I am looking for expert advices on a C/C++ loop optimization technique that, in theory, saves a little machine time. In practice, I don’t necessarily see much of a difference, but I admit that I haven’t done many comparison tests yet.

This happens in the fill(const char *const expression) function, when evaluating a math expression that returns a vector-valued result. In that case, for each (x,y,z) pixel of an image, the vector should be copied in the image. And I use a loop that looks like this:

const double *ptrs = res._data;
T *_ptrd = ptrd--; 
for (unsigned int n = N; n>0; --n) { *_ptrd = (T)(*ptrs++); _ptrd+=whd; }

(vector values returned by the math evaluator are contiguous in memory, but vector values that must be copied in the image are not, they are separated by an offset whd).
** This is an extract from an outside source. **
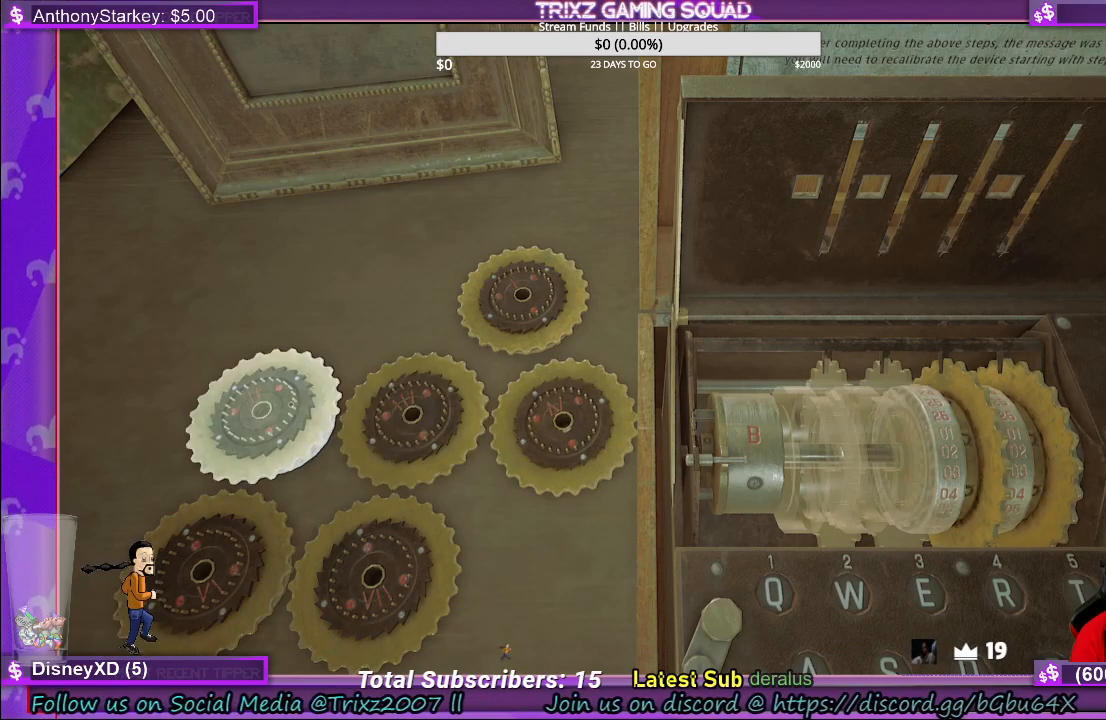
{"keys": [], "mouse": [], "events": [[67, "mouse_left", "down"], [150, "mouse_left", "up"]]}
I’ve tried to replace the loop above by

const double *const cimg_restrict ptrs = res._data;
T *cimg_restrict _ptrd = ptrd--;
cimg_pragma_openmp(simd)
for (unsigned int n = 0; n<N; ++n) _ptrd[n*whd] = (T)ptrs[n];

Is there anyone in the audience who is familiar with vectorizing loops with SIMD, and who can tell me if the second version has any chance of being faster than the original version?
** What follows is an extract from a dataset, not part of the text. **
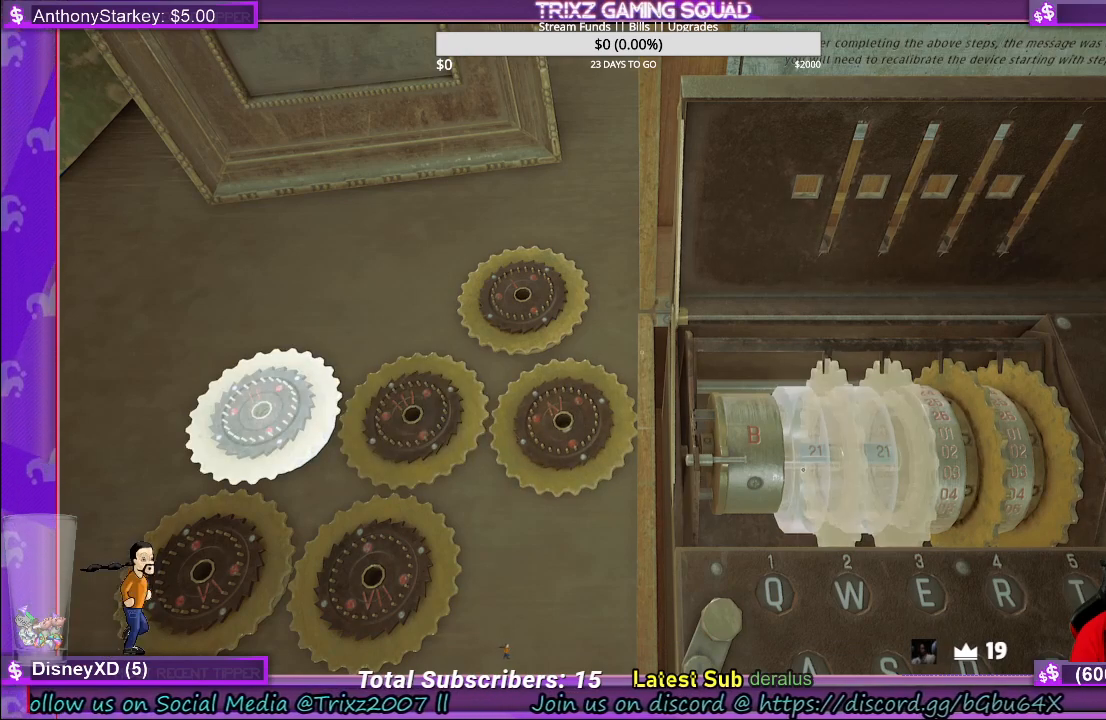
{"keys": [], "mouse": [], "events": []}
I was thinking of supporting unsafe multithreading, but don’t know if G’MIC eval/fill does that. Not a expert in C++.

OK so I’ve made a few heavy-computation tests.
The “optimized” version is in fact slower… :confused:
Interesting…

1 Like

If there isn’t going to be speedup, my suggestion is to allow users to define the number of threads to use in parallel operation. I have a separate command just for this when middle ground between 1 and 12 threads is faster. rep_mt_f32v_map basically.